«Chi ha paura non è perfetto nell’amore» (1 Gv 4,18)
Meditazione bibliche di don Andrea Conocchia su 1Giovanni 4,18 tenuta nella preghiera online nella Settimana di preghiera per le vittime dell’omofobia e della transfobia del 15 maggio 2021
Nell’amore non c’è paura; anzi, l’amore perfetto caccia via la paura, perché chi ha paura teme un castigo. Quindi chi ha paura non è perfetto nell’amore. (1Gv 4,18)
Leggere queste parole suscita in me una serie di pensieri e di emozioni contrastanti. A me è capitato di aver avuto paura di amare, allora vuol dire che in me c’è qualcosa che non va? Qual è questo amore perfetto del quale si parla? Esiste davvero? Mi è mai capitato di sperimentarlo? Provarlo? Viverlo? Se penso al mio amore per Dio posso rispondere che ci si avvicini molto.
Ma se penso alle storie di amore umane che ho potuto provare e che mi vengono raccontate dalle persone che incontro e ascolto, ho qualche difficoltà ad accogliere senza riserve questa equazione che fa sì che l’amore elimini la paura. Quante paure in realtà si manifestano, la paura di non essere amati per come si è, la paura di essere giudicati, la paura di non essere all’altezza, la paura di non meritare amore, la paura di perdersi…. E chissà quante altre ancora me ne potreste raccontare.
Queste paure rendono meno degno l’amore che viviamo o sono la nostra reazione all’imprevedibilità dell’amore? A ciò che dell’amore sfugge al nostro controllo e che ce lo fa sentire a volte come un qualcosa di minaccioso.
Tutti siamo alla ricerca di un amore, ma vivere una relazione seria spaventa. Talvolta ci piacerebbe lasciarci andare ma ci sono tante resistenze mentali, che ci bloccano e non ci permettono di vivere serenamente una delle esperienze più belle della vita.
Dio è amore in se stesso e ci ha fatto sperimentare questo amore attraverso l’umanità di suo figlio Gesù proprio perché noi potessimo sentirci compresi, accolti, confermati, rassicurati, in una parola, potessimo sentirci amati.
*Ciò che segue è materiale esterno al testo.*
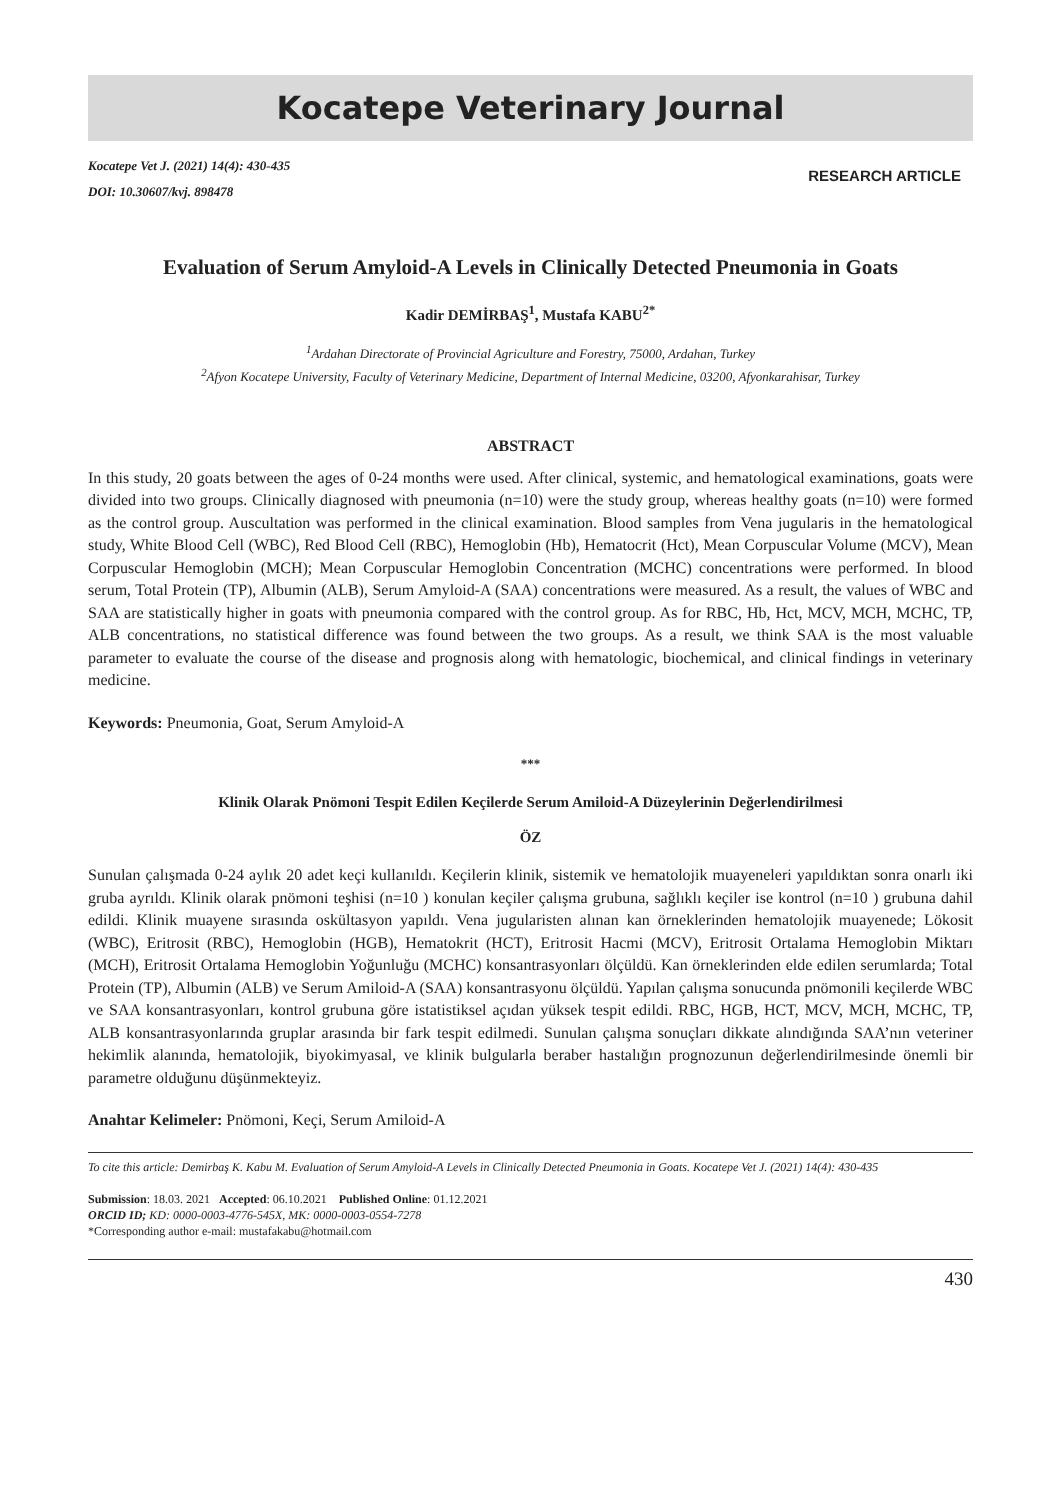Kocatepe Veterinary Journal
Kocatepe Vet J. (2021) 14(4): 430-435
DOI: 10.30607/kvj. 898478
RESEARCH ARTICLE
Evaluation of Serum Amyloid-A Levels in Clinically Detected Pneumonia in Goats
Kadir DEMİRBAŞ<sup>1</sup>, Mustafa KABU<sup>2*</sup>
<sup>1</sup> Ardahan Directorate of Provincial Agriculture and Forestry, 75000, Ardahan, Turkey
<sup>2</sup> Afyon Kocatepe University, Faculty of Veterinary Medicine, Department of Internal Medicine, 03200, Afyonkarahisar, Turkey
ABSTRACT
In this study, 20 goats between the ages of 0-24 months were used. After clinical, systemic, and hematological examinations, goats were divided into two groups. Clinically diagnosed with pneumonia (n=10) were the study group, whereas healthy goats (n=10) were formed as the control group. Auscultation was performed in the clinical examination. Blood samples from Vena jugularis in the hematological study, White Blood Cell (WBC), Red Blood Cell (RBC), Hemoglobin (Hb), Hematocrit (Hct), Mean Corpuscular Volume (MCV), Mean Corpuscular Hemoglobin (MCH); Mean Corpuscular Hemoglobin Concentration (MCHC) concentrations were performed. In blood serum, Total Protein (TP), Albumin (ALB), Serum Amyloid-A (SAA) concentrations were measured. As a result, the values of WBC and SAA are statistically higher in goats with pneumonia compared with the control group. As for RBC, Hb, Hct, MCV, MCH, MCHC, TP, ALB concentrations, no statistical difference was found between the two groups. As a result, we think SAA is the most valuable parameter to evaluate the course of the disease and prognosis along with hematologic, biochemical, and clinical findings in veterinary medicine.
Keywords: Pneumonia, Goat, Serum Amyloid-A
***
Klinik Olarak Pnömoni Tespit Edilen Keçilerde Serum Amiloid-A Düzeylerinin Değerlendirilmesi
ÖZ
Sunulan çalışmada 0-24 aylık 20 adet keçi kullanıldı. Keçilerin klinik, sistemik ve hematolojik muayeneleri yapıldıktan sonra onarlı iki gruba ayrıldı. Klinik olarak pnömoni teşhisi (n=10 ) konulan keçiler çalışma grubuna, sağlıklı keçiler ise kontrol (n=10 ) grubuna dahil edildi. Klinik muayene sırasında oskültasyon yapıldı. Vena jugularisten alınan kan örneklerinden hematolojik muayenede; Lökosit (WBC), Eritrosit (RBC), Hemoglobin (HGB), Hematokrit (HCT), Eritrosit Hacmi (MCV), Eritrosit Ortalama Hemoglobin Miktarı (MCH), Eritrosit Ortalama Hemoglobin Yoğunluğu (MCHC) konsantrasyonları ölçüldü. Kan örneklerinden elde edilen serumlarda; Total Protein (TP), Albumin (ALB) ve Serum Amiloid-A (SAA) konsantrasyonu ölçüldü. Yapılan çalışma sonucunda pnömonili keçilerde WBC ve SAA konsantrasyonları, kontrol grubuna göre istatistiksel açıdan yüksek tespit edildi. RBC, HGB, HCT, MCV, MCH, MCHC, TP, ALB konsantrasyonlarında gruplar arasında bir fark tespit edilmedi. Sunulan çalışma sonuçları dikkate alındığında SAA’nın veteriner hekimlik alanında, hematolojik, biyokimyasal, ve klinik bulgularla beraber hastalığın prognozunun değerlendirilmesinde önemli bir parametre olduğunu düşünmekteyiz.
Anahtar Kelimeler: Pnömoni, Keçi, Serum Amiloid-A
To cite this article: Demirbaş K. Kabu M. Evaluation of Serum Amyloid-A Levels in Clinically Detected Pneumonia in Goats. Kocatepe Vet J. (2021) 14(4): 430-435
Submission: 18.03. 2021 Accepted: 06.10.2021 Published Online: 01.12.2021
ORCID ID; KD: 0000-0003-4776-545X, MK: 0000-0003-0554-7278
*Corresponding author e-mail: mustafakabu@hotmail.com
430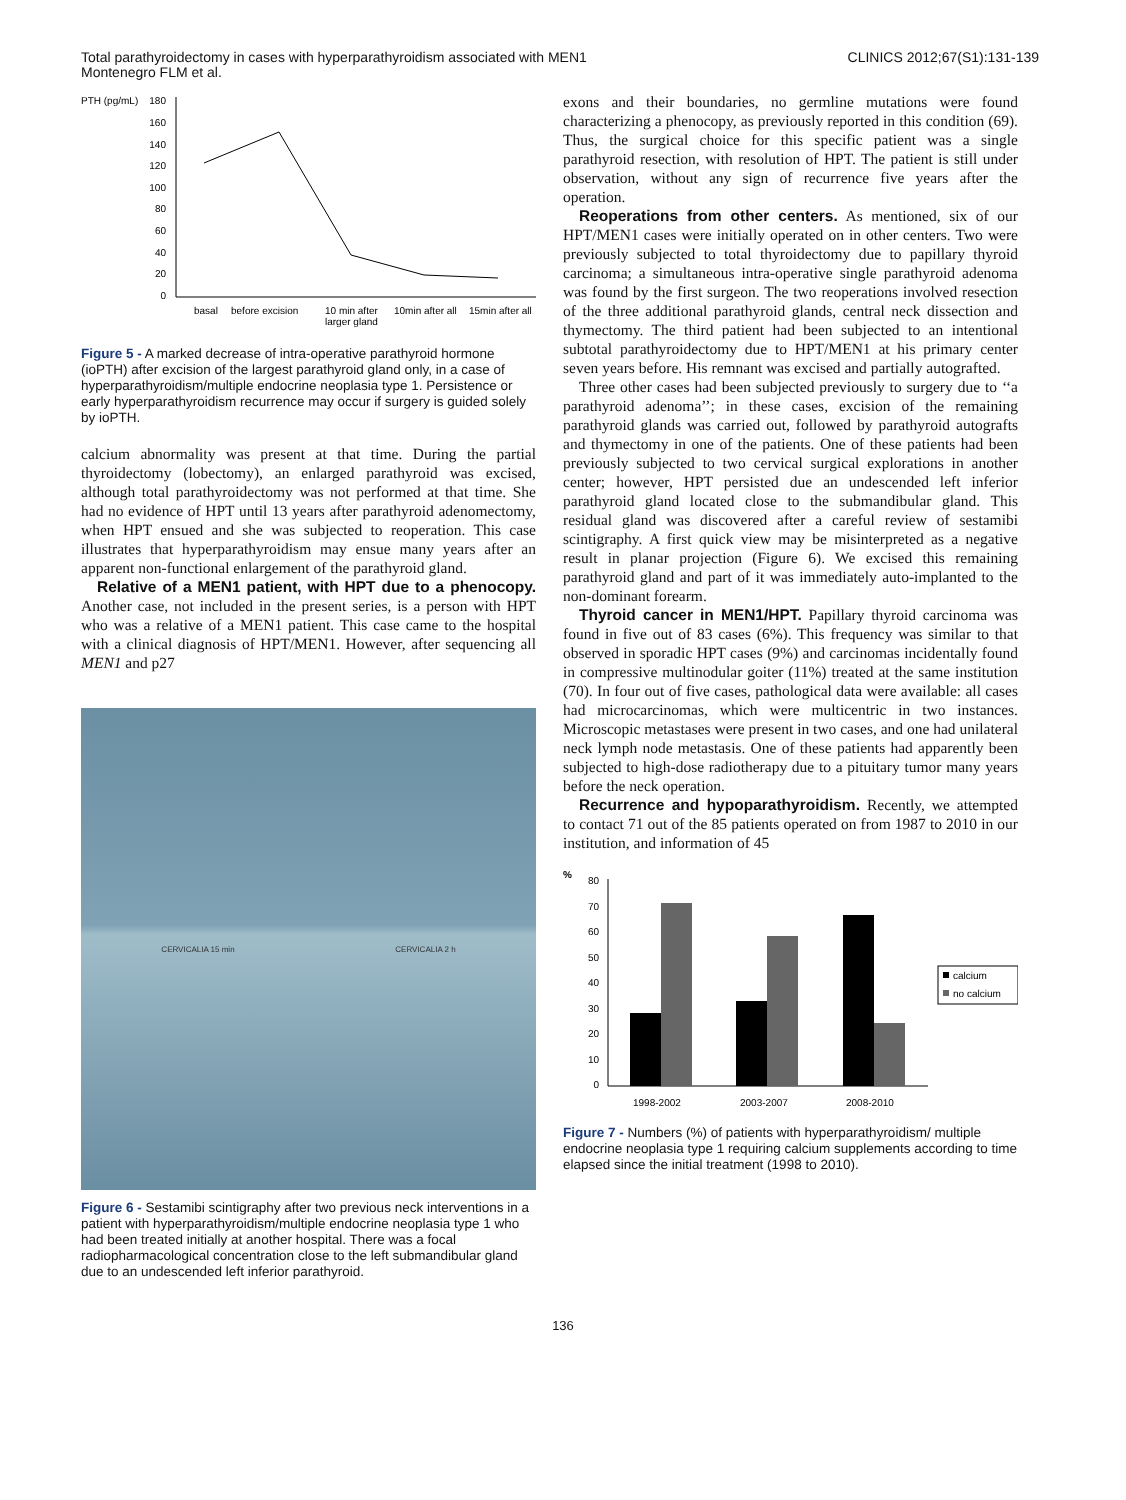Total parathyroidectomy in cases with hyperparathyroidism associated with MEN1
Montenegro FLM et al.
CLINICS 2012;67(S1):131-139
PTH (pg/mL)
180
160
140
120
100
80
60
40
20
0
basal
before excision
10 min after
larger gland
10min after all
15min after all
Figure 5 - A marked decrease of intra-operative parathyroid hormone (ioPTH) after excision of the largest parathyroid gland only, in a case of hyperparathyroidism/multiple endocrine neoplasia type 1. Persistence or early hyperparathyroidism recurrence may occur if surgery is guided solely by ioPTH.
calcium abnormality was present at that time. During the partial thyroidectomy (lobectomy), an enlarged parathyroid was excised, although total parathyroidectomy was not performed at that time. She had no evidence of HPT until 13 years after parathyroid adenomectomy, when HPT ensued and she was subjected to reoperation. This case illustrates that hyperparathyroidism may ensue many years after an apparent non-functional enlargement of the parathyroid gland.
Relative of a MEN1 patient, with HPT due to a phenocopy. Another case, not included in the present series, is a person with HPT who was a relative of a MEN1 patient. This case came to the hospital with a clinical diagnosis of HPT/MEN1. However, after sequencing all MEN1 and p27
CERVICALIA 15 min CERVICALIA 2 h
Figure 6 - Sestamibi scintigraphy after two previous neck interventions in a patient with hyperparathyroidism/multiple endocrine neoplasia type 1 who had been treated initially at another hospital. There was a focal radiopharmacological concentration close to the left submandibular gland due to an undescended left inferior parathyroid.
exons and their boundaries, no germline mutations were found characterizing a phenocopy, as previously reported in this condition (69). Thus, the surgical choice for this specific patient was a single parathyroid resection, with resolution of HPT. The patient is still under observation, without any sign of recurrence five years after the operation.
Reoperations from other centers. As mentioned, six of our HPT/MEN1 cases were initially operated on in other centers. Two were previously subjected to total thyroidectomy due to papillary thyroid carcinoma; a simultaneous intra-operative single parathyroid adenoma was found by the first surgeon. The two reoperations involved resection of the three additional parathyroid glands, central neck dissection and thymectomy. The third patient had been subjected to an intentional subtotal parathyroidectomy due to HPT/MEN1 at his primary center seven years before. His remnant was excised and partially autografted.
Three other cases had been subjected previously to surgery due to ‘‘a parathyroid adenoma’’; in these cases, excision of the remaining parathyroid glands was carried out, followed by parathyroid autografts and thymectomy in one of the patients. One of these patients had been previously subjected to two cervical surgical explorations in another center; however, HPT persisted due an undescended left inferior parathyroid gland located close to the submandibular gland. This residual gland was discovered after a careful review of sestamibi scintigraphy. A first quick view may be misinterpreted as a negative result in planar projection (Figure 6). We excised this remaining parathyroid gland and part of it was immediately auto-implanted to the non-dominant forearm.
Thyroid cancer in MEN1/HPT. Papillary thyroid carcinoma was found in five out of 83 cases (6%). This frequency was similar to that observed in sporadic HPT cases (9%) and carcinomas incidentally found in compressive multinodular goiter (11%) treated at the same institution (70). In four out of five cases, pathological data were available: all cases had microcarcinomas, which were multicentric in two instances. Microscopic metastases were present in two cases, and one had unilateral neck lymph node metastasis. One of these patients had apparently been subjected to high-dose radiotherapy due to a pituitary tumor many years before the neck operation.
Recurrence and hypoparathyroidism. Recently, we attempted to contact 71 out of the 85 patients operated on from 1987 to 2010 in our institution, and information of 45
%
80
70
60
50
40
30
20
10
0
1998-2002
2003-2007
2008-2010
calcium
no calcium
Figure 7 - Numbers (%) of patients with hyperparathyroidism/ multiple endocrine neoplasia type 1 requiring calcium supplements according to time elapsed since the initial treatment (1998 to 2010).
136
L’amore se vissuto in pienezza, porta con sé una parte di rischio perché il mettersi in gioco così come si, è di per sé rischioso. Quanto l’altro, l’altra è disposto ad accogliermi? Quanto io sono disposto a farlo?
Diventa un circolo vizioso, perché più si ha paura di amare, meno si ama e più si soffre, pensando però che la causa di tutto sia fuori di noi perché gli altri non ci amano. Paradossalmente il solo rimedio alla paura d’amare è amare, partendo però dall’amore per noi stessi. Finché io mi giudico, mi valuto, entro in competizione, mi convinco che l’amore vada meritato piuttosto che ricevuto gratuitamente, non sarò capace di amarmi e temerò castighi per ciò che faccio. Finché io non sarò capace di amarmi, sarà difficile che mi senta amato perché alimenterò tutta una serie di paure che mi impediranno di vivere l’amore.
La mia amabilità dipende dal mio modo di agire? Se mi comporto bene sono amabile e mi amo, altrimenti sono meritevole di tutti i castighi del mondo, partendo da quelli che con pensieri e giudizi mi auto infliggo io stesso?
Oppure la mia amabilità è nata con me? Io sono amato da Dio e di conseguenza sono amabile?
Posso provare a pensarci? Posso provare a farne esperienza? Ho il coraggio di amare le mie fragilità? Di accogliere le mie paure? Di guardarle in faccia? Di dargli un nome? Posso accarezzare le mie paure con l’amore di cui sono capace? Posso prendermene cura? Posso amarmi e lasciarmi amare?
Proviamo a cercare in noi il coraggio che prende con sé la paura di amare. Proviamo a cercare nell’altro quell’ amore gratuito e incondizionato che ci permette di conoscerci nella verità.
Proviamo a cercare in Dio quel legame di amore dal quale tutto nasce, intorno al quale tutto si muove e al quale tutto torna.